-------- Data provided

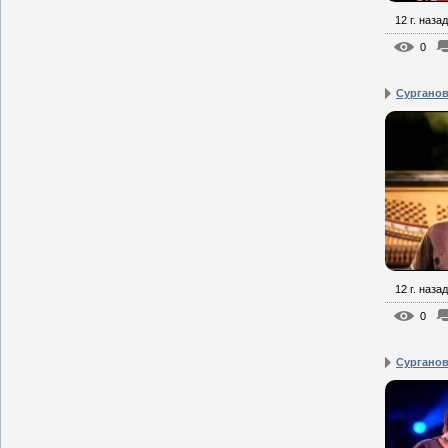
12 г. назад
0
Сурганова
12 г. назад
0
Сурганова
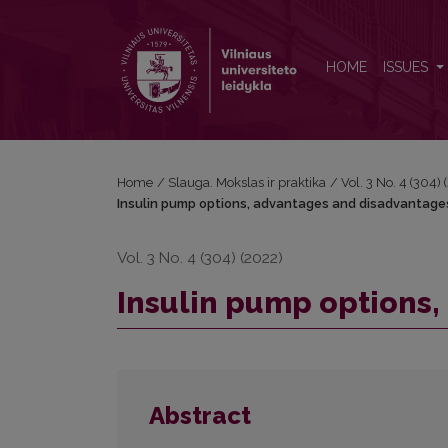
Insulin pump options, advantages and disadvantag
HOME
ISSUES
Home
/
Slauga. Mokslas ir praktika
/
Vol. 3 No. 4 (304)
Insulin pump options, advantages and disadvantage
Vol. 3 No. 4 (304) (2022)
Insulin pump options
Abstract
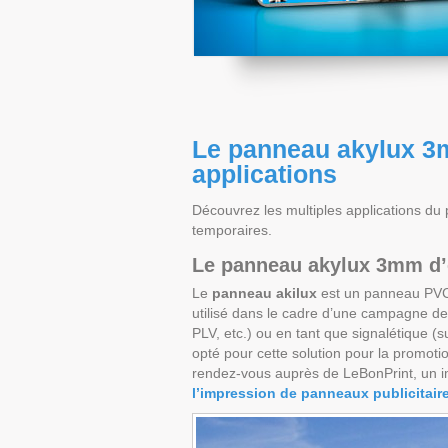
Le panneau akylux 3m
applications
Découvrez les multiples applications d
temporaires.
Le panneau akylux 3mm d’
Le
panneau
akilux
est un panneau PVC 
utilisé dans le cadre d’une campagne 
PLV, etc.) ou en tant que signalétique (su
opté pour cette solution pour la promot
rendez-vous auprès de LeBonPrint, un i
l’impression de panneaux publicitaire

----------------
-------- Data provided

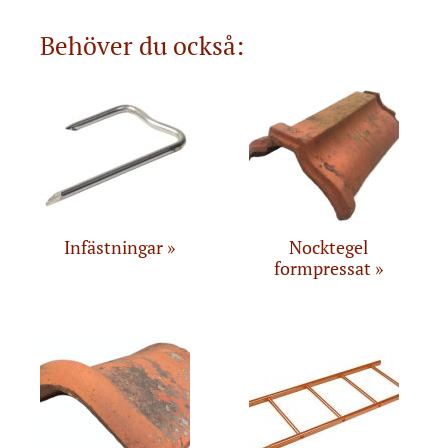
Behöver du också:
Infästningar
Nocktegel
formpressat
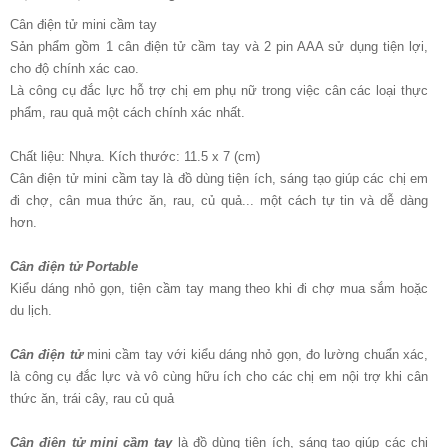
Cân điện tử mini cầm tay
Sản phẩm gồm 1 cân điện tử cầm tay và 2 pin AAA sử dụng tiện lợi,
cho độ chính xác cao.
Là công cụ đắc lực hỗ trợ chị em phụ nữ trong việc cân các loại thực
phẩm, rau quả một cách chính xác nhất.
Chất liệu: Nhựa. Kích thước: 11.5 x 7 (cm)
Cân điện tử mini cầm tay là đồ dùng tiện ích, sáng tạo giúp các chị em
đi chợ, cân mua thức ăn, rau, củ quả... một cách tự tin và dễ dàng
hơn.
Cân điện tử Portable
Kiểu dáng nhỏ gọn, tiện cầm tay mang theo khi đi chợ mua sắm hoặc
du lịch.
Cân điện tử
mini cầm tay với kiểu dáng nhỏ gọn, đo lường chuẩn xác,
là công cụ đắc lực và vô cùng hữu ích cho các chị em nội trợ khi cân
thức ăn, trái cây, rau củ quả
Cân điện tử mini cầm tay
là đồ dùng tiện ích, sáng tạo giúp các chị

----------------

■ Assignment ■
Pick out every line in the records that contains the word "mini" and copy each one.

■ Your response ■
Cân điện tử mini cầm tay
Cân điện tử mini cầm tay là đồ dùng tiện ích, sáng tạo giúp các chị em
mini cầm tay với kiểu dáng nhỏ gọn, đo lường chuẩn xác,
Cân điện tử mini cầm tay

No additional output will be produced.